This other little piece here that keeps falling apart belonged to my friend Sheila.  It actually belonged to her father.  It’s about a hundred and ten years old which, I guess, is why it’s falling apart.  Sheila was always careful to tell me that her father wasn’t much of a churchgoer and that most of what he though about religion was far too disorganized to fit into any one belief system.  Yet everyday, as their family gathered around the dinner table, he would tell them some sort of story or anecdote or something that would help them to reflect on who they were and who they were becoming.  All of those children turned out to be incredible people whose ordinary days made extraordinary differences in the lives of the people that they met.

This piece here comes from the Reverend Doctor Marie Marshall Fortune.  Marie Fortune is a name some of you may know.  She is the one person who nationally helped to bring the crisis of clergy sexual abuse to the fore and wrote the curriculum that most churches now use as a gold standard for education and intervention.  She was my mentor in the work.  When she wrote me her note and sent this bandanna, she said it actually had belonged to her labrador retriever.  She assured me she washed it first.  After she had put her dog down, this bandanna was just sitting around but her dog was one of the companions that furthered the journey.  She said it with a prayer that she hoped I would always find people who would further my journey.  She is one of those people who, living out the ordinary days of her call, has come to do very extraordinary things.

▶ REQUIRED WORK
1: According to the passage about keepsakes, whom had Marie Fortune's bandanna belonged to?
2: Write what comes next in the passage about keepsakes, picking up after its final sentence.

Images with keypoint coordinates
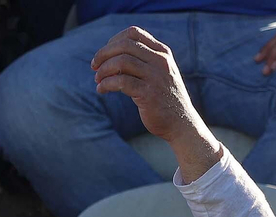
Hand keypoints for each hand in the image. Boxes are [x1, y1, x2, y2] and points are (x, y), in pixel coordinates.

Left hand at [91, 27, 221, 178]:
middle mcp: (160, 61)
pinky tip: (101, 90)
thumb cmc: (164, 98)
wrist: (181, 123)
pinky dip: (106, 84)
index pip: (134, 33)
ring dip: (103, 70)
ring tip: (98, 80)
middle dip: (103, 54)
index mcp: (162, 52)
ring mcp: (155, 77)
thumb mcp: (158, 73)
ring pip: (121, 62)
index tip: (104, 54)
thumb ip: (141, 62)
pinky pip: (121, 82)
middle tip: (94, 67)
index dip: (113, 41)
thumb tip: (110, 57)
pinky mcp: (148, 94)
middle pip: (124, 45)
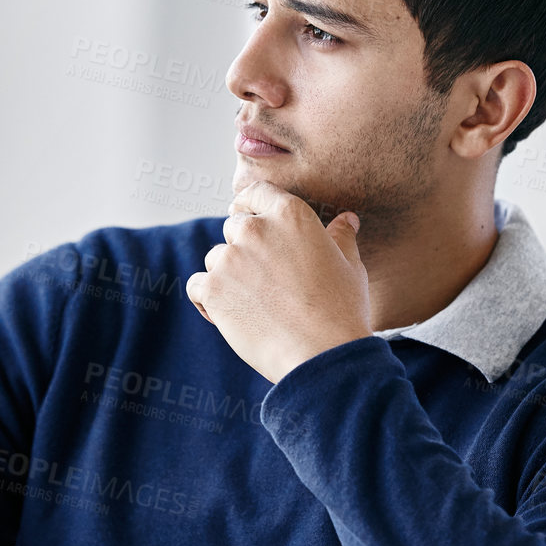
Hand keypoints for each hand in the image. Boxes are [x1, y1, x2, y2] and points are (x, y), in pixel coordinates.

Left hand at [185, 180, 372, 382]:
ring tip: (252, 303)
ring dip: (226, 275)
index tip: (247, 216)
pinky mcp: (213, 289)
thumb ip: (340, 238)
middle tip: (262, 278)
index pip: (255, 192)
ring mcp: (230, 258)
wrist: (322, 353)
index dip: (249, 205)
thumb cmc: (341, 310)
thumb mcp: (349, 266)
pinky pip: (197, 286)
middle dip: (243, 248)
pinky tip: (227, 315)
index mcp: (290, 215)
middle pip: (233, 227)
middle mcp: (255, 229)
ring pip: (215, 258)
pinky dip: (207, 299)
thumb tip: (346, 219)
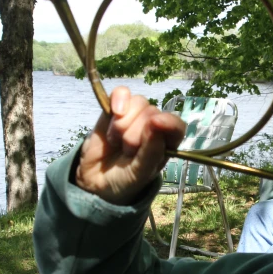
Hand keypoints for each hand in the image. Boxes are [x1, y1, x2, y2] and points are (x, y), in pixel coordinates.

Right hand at [75, 87, 185, 204]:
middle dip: (134, 135)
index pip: (176, 125)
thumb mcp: (139, 173)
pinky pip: (121, 92)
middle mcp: (154, 126)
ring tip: (116, 142)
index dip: (167, 122)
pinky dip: (117, 100)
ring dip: (122, 124)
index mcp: (167, 142)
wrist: (96, 181)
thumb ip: (150, 151)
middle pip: (151, 113)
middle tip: (126, 152)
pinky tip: (113, 114)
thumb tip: (156, 123)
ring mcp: (135, 115)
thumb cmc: (125, 180)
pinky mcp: (116, 108)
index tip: (154, 124)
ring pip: (138, 102)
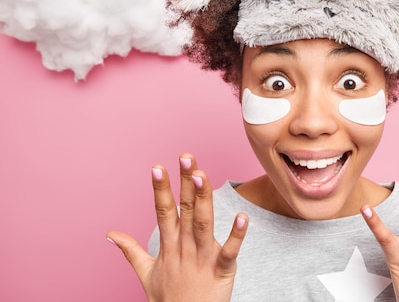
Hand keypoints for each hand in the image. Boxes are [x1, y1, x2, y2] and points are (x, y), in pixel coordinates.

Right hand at [107, 153, 247, 301]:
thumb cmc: (168, 300)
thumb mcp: (145, 273)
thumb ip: (131, 250)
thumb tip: (110, 234)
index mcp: (168, 247)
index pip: (164, 212)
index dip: (161, 189)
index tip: (158, 167)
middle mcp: (184, 249)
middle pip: (184, 211)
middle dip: (185, 183)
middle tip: (186, 157)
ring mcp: (203, 260)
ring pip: (203, 224)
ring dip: (203, 199)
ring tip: (202, 175)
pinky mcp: (222, 271)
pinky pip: (230, 252)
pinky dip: (237, 235)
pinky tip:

▶ SET OF ANSWERS
1: It had belonged to her labrador retriever.

2:
That’s really what the life of discipleship is all about—that, each and every day, we have the opportunity and, indeed, the call and responsibility to live out our days being prepared to make other plans because we never know when God may put some wonderful opportunity in our path and call us to make a faithful response.

A colleague of mine tells a story about how his grandfather took him to the fish pond on the farm when he was a little kid.  He writes, “He told me to throw a stone into the water and to watch the circles created by the stone.  Then, he asked me to think of myself as that stone person.  He said, ‘You may create lots of splashes in your life but the waves that come from those splashes will disturb the peace of all your fellow creatures.  Remember that you are responsible for what you put in your circle and that circle will touch many other circles.  You need to live in a way that allows the good that comes from your circle to send a piece of that goodness to others.  The splash that comes from anger or jealousy will send those feelings to other circles.  You are responsible for both.’”

It was the first time I realized that each person creates the inner peace of discord that flows out into the world.  We cannot create peace if we are riddled with inner conflict, hatred, doubt, or anger.  We radiate the feelings and thoughts that we hold inside whether we speak them or not.  Whatever is splashing around inside of us is spilling out to the world creating beauty or discord with all the other circles of life.  Every day, we’re like a stone in the water and the ripples go out from our very ordinary days.  But with God at work with us and our own discipleship encouraged, who knows what extraordinary things we may accomplish for the Kingdom. 

Amen.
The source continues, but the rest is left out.